Auditory Memory

Children with difficulties in this area may:

+ Be unable to retain more than a couple of items of information from a lesson presented orally
+ Have difficulty recalling information after a period of time, unless given specific visual support strategies
+ Need to over-learn knowledge concepts and skills
+ Have difficulty recalling information in the correct sequence
+ Have visual/spatial strengths (learn better from diagrams, DVDs, demonstrations and other visual materials).
+ Have a good visual memory (be able to visualise information and present it in the form of mind-maps, diagrams, charts, posters etc.
+ Have kinaesthetic strengths (learn better when actively involved in a lesson through movement and touch).
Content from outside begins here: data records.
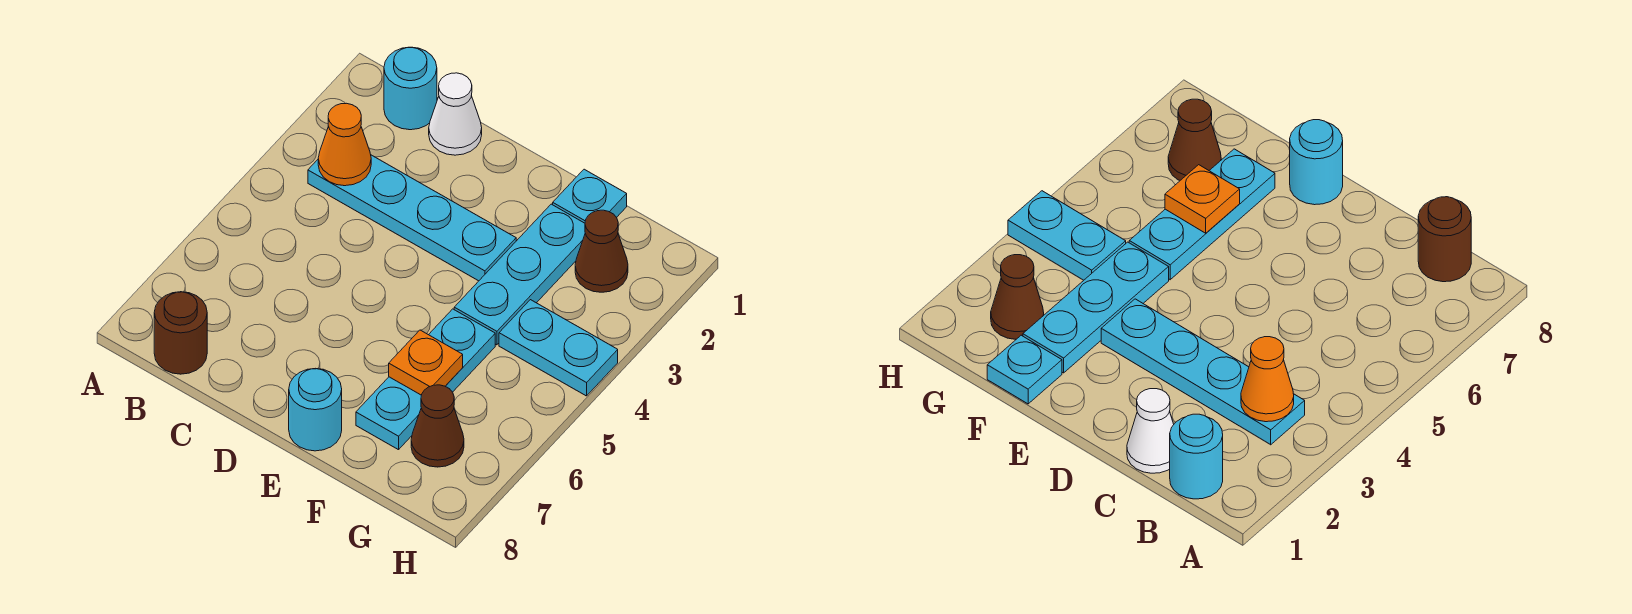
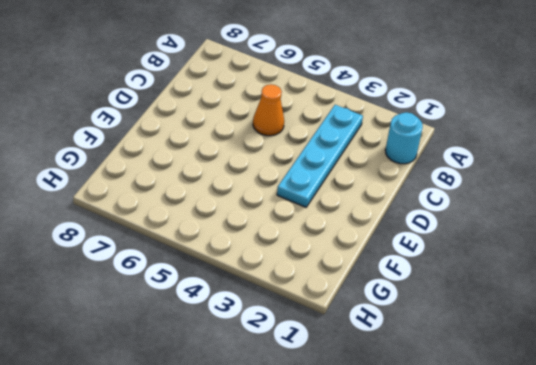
orange cone C5 level 1 -> orange cone B3 level 2
none -> brown round brick B8 level 1
none -> white cone C1 level 1
none -> cyan round brick E8 level 1

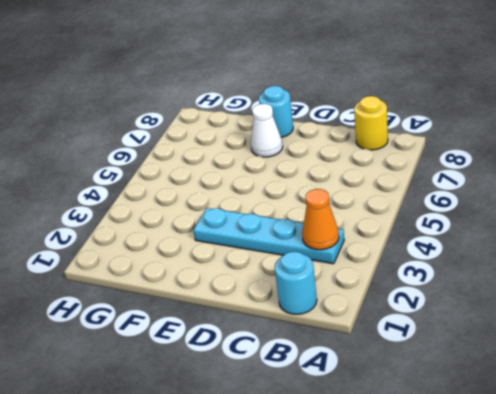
yellow round brick B8 level 1 -> brown round brick B8 level 1
white cone E7 level 1 -> white cone C1 level 1
none -> cyan plate F1 level 1
none -> cyan plate F2:F4 level 1
none -> cyan plate F5:F7 level 1

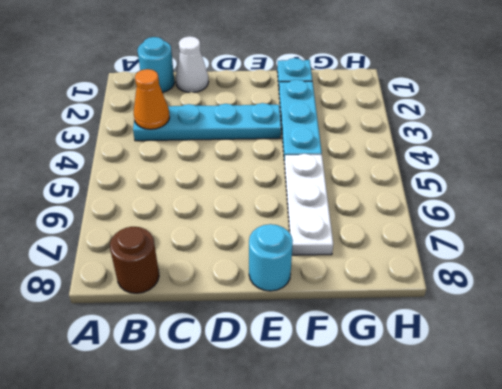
white plate F5:F7 level 1 -> cyan plate F5:F7 level 1
none -> brown cone G2 level 1
none -> cyan plate G4:H4 level 1
none -> brown cone G7 level 1

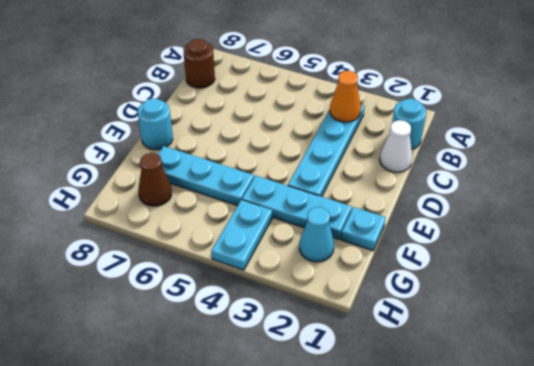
cyan cone G2 level 1 -> brown cone G2 level 1
none -> orange plate F6 level 2

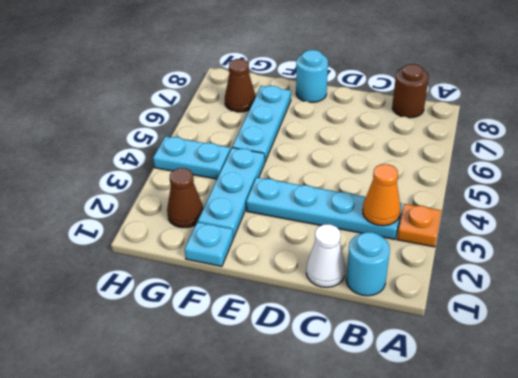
orange plate A3 level 1 -> orange plate F6 level 2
Activities to develop auditory memory skills:

Sequences Oral - Recall and share sequences of personal experiences and events. Recall and explain a sequence of activities.

Sequence Songs/Games - 10 green bottles, my grandmother went to market...(recall sequence of items bought). Adapt these to include any scenario (such as going to the zoo).

Memory - Recall repeating patterns of colours, shapes, numbers and so on, given orally. Pupils show patterns using different materials/objects.

Instructions - Recall and repeat task instructions containing one, tow, then three elements.

Alphabet - Recall alphabet sequences (dot to dot, puzzles, name game using pupils' names, find the word using simple word banks).

Sentences - Reorganise sentences in the correct sequence, using words and phrases that signal time as cues (first, after than, next, later, finally and so on).

Songs and Rhymes - Recite/sing action rhymes, songs to aid recall of key learning points.

Mind-Maps - Use mind-maps to aid recall of key information and act as a stimulus to rehearse and retain information.

Stories - Retell the main events of a story (can use puppets and scenery as cues). Recall and draw the main events in the story then share with others.

Flowcharts - Draw flowcharts to aid recall of main points relating to fiction/ non-fiction texts, instructions, directions and so on.

Listen and Draw - listen to descriptions and then draw from memory (can contain two or three elements at first, then progress to more later).

Messages - Recall verbal messages containing one or more elements - requiring a yes/no reply then requiring a simple sentence reply.